Soberania financeira e sanções estrangeiras: o dilema dos bancos brasileiros

Em meio à crise diplomática entre Estados Unidos e Brasil, os bancos brasileiros enfrentam desafios ao lidar com sanções internacionais, como a Lei Magnitsky, aplicada pelo governo americano contra o ministro Alexandre de Moraes. Instituições como Itaú, Bradesco, Santander, BTG Pactual e Banco do Brasil receberam questionamentos do Departamento do Tesouro dos EUA sobre a aplicação dessas sanções, evidenciando a vulnerabilidade do sistema financeiro brasileiro diante da influência do dólar e das políticas externas.

Sistema financeiro brasileiro sob pressão internacional

De acordo com a jurista Camila Villard, o sistema financeiro do Brasil possui mecanismos sólidos para lidar com sanções, mas a dependência do dólar limita a soberania monetária do país. Ela explica que bancos e instituições que operam com o dólar, seja via correspondentes ou subsidiárias nos EUA, estão sujeitos às normas americanas, mesmo sem uma internalização formal da legislação brasileira nesse âmbito.

“Nosso sistema depende de recursos em dólar e de relações internacionais sustentadas pelo sistema financeiro global, o que diminui nossa autonomia”, afirma Villard, professora na França e fundadora do Instituto Mulheres na Regulação. Ela destaca a necessidade de construir alternativas para reduzir essa vulnerabilidade, como já ocorre na Europa com o euro digital e o Pix no Brasil, que garantem maior autonomia financeira.

O impacto da centralidade do dólar no Brasil

Para Villard, a principal arma do poder americano é a influência do dólar, que permite a aplicação extraterritorial de sanções. Ela explica que bancos brasileiros, mesmo operando com regras locais, dependem de entidades nos EUA para transações internacionais, incluindo pagamentos, captação de recursos e operações de crédito.

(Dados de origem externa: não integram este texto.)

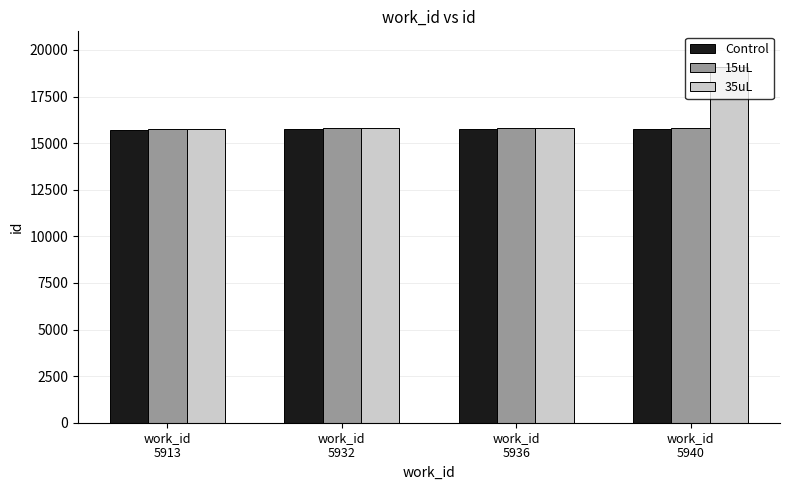

Which series has the largest range (max minus min)?

35uL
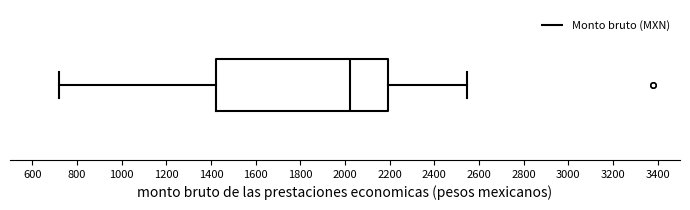

Where is the right edge of the box on the x-axis? The values are not printed on the chart, so give them approximately, as read against the axis.

2200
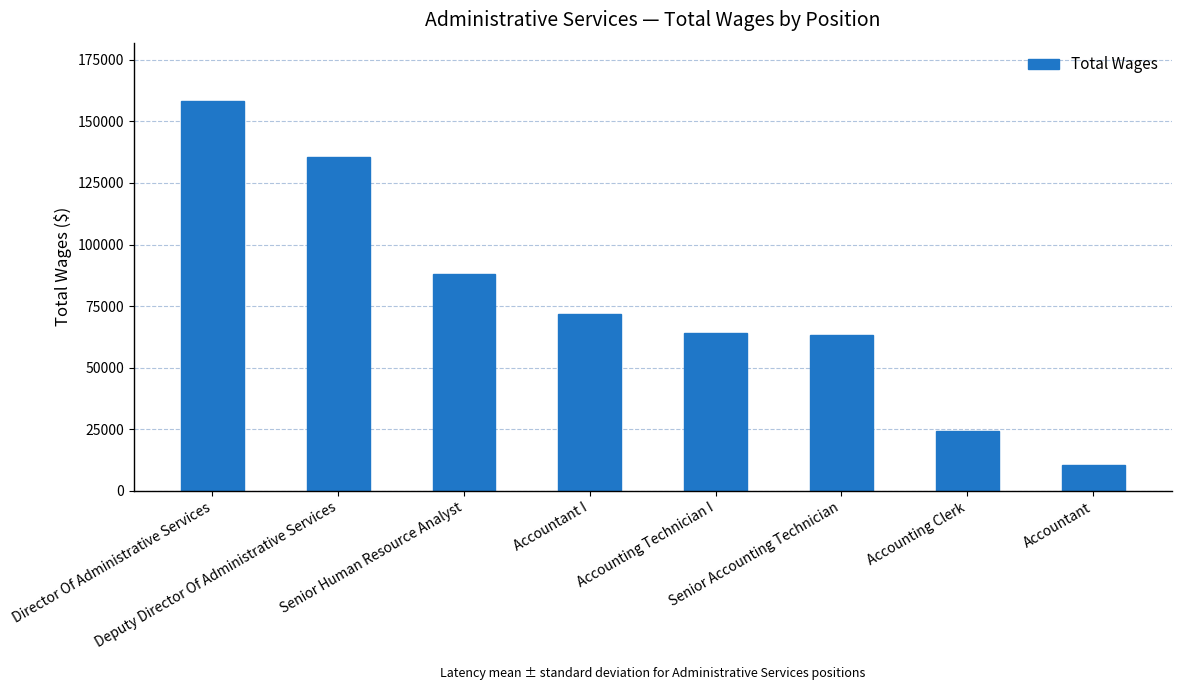

At which label does the data first exceed 71640?

Director Of Administrative Services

“O sistema mundial de pagamentos, como o Swift, também tem seu papel nisso, pois é uma infraestrutura sediada na Bélgica, mas composta por bancos europeus e americanos que usam dólares como moeda de reserva. Essa dependência é uma limitação para o Brasil”, analisa a especialista.

Decisão do STF e o risco jurídico para os bancos

O ministro Flávio Dino, do STF, manifestou que decisões internacionais só podem ser internalizadas se respeitarem a Constituição brasileira. Essa declaração, embora não tratasse especificamente da Lei Magnitsky, serviu como recado institucional para os bancos, sinalizando que a aplicação da lei americana sem o devido processo poderia gerar conflitos jurídicos no país.

“Os bancos estão numa encruzilhada: precisam obedecer às regras americanas para manter o acesso ao sistema financeiro internacional, mas também devem seguir a jurisprudência nacional”, explica Villard. Ela alerta que uma eventual decisão do STF contrária à aplicação da Magnitsky poderia acarretar sanções internas, como multas, ou até mesmo a exclusão do sistema financeiro internacional, o que seria devastador.

Ações e estratégias para mitigar os riscos

Segundo a especialista, uma saída possível seria criar mecanismos financeiros alternativos, como contas em cooperativas de crédito que não estejam ligadas ao sistema brasileiro tradicional, ou avançar em plataformas de pagamentos internacionais que não dependam do dólar e das entidades americanas.

“O Brasil precisa pensar em uma política de longo prazo para fortalecer sua soberania monetária, articulando-se com os parceiros do Brics e de outros blocos econômicos. A China já invests há anos nisso com o yuan digital, por exemplo”, pondera Villard.

Consequências práticas no dia a dia dos bancos e cidadãos

Apesar das fake news que circularam sobre possíveis itens como o fechamento de contas ou impedimentos de acesso ao sistema financeiro, Villard garante que o Banco Central do Brasil possui forte infraestrutura regulatória, como o Fundo Garantidor de Crédito, que protege os depósitos dos clientes.

“O risco imediato para o cotidiano do brasileiro é pequeno, mas a dependência do sistema internacional de pagamentos e a vulnerabilidade a sanções americanas destacam a importância de ações diplomáticas e econômicas para diversificar nossas alternativas”, conclui.

Perspectivas futuras e o desafio de soberania financeira

O cenário aponta para a necessidade de o Brasil desenvolver sua própria infraestrutura financeira, com a viabilização de moedas digitais soberanas e maior cooperação internacional. Enquanto isso, os bancos brasileiros continuam na linha de frente dessa batalha, equilibrando os interesses comerciais, jurídicos e políticos diante das ações unilaterais do governo dos EUA.